Segundo a Bloomberg, as Forças Armadas americanas buscam um tipo de óculos capaz de projetar no campo de visão dos soldados dados que os suportariam em missões – auxílio de mira, mapas, informações biométricas como taxa cardíaca e respiratória, visão térmica para identificar adversários com maior facilidade...

Além da Magic Leap, outras empresas, incluindo a Microsoft, com o HoloLens, participam da concorrência por um contrato milionário com o Exército. Mas, segundo a Bloomberg, a Magic Leap está na frente, por trabalhar com um tipo de tecnologia – a waveguide optics – que tem a preferência dos contratantes.

A realidade aumentada é considerada uma das grandes tendências tecnológicas para o futuro – e vem sendo estudada pelas maiores empresas do setor, como Apple e Google, além das já citadas no texto.
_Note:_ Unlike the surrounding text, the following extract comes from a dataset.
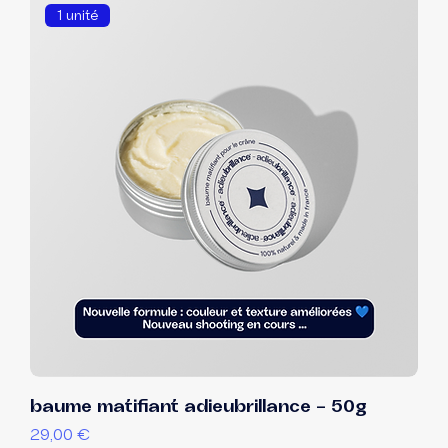
1 unité
baume matifiant adieubrillance - 50g
Prix
29,00 €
Seu potencial está na projeção de dados, imagens e outros tipos de informação, como uma "camada digital" sobre o campo de visão, através das lentes de smartphones e óculos.

O jogo Pokémon Go, que se tornou uma febre mundial, é exemplo do potencial da realidade aumentada no entretenimento.

Mas os empreendedores acreditam que as possibilidades de uso são muito mais amplas. Resta apenas sabermos se essas aplicações serão em prol da construção e da criatividade humana, ou de aumentar a letalidade de soldados no campo de batalha.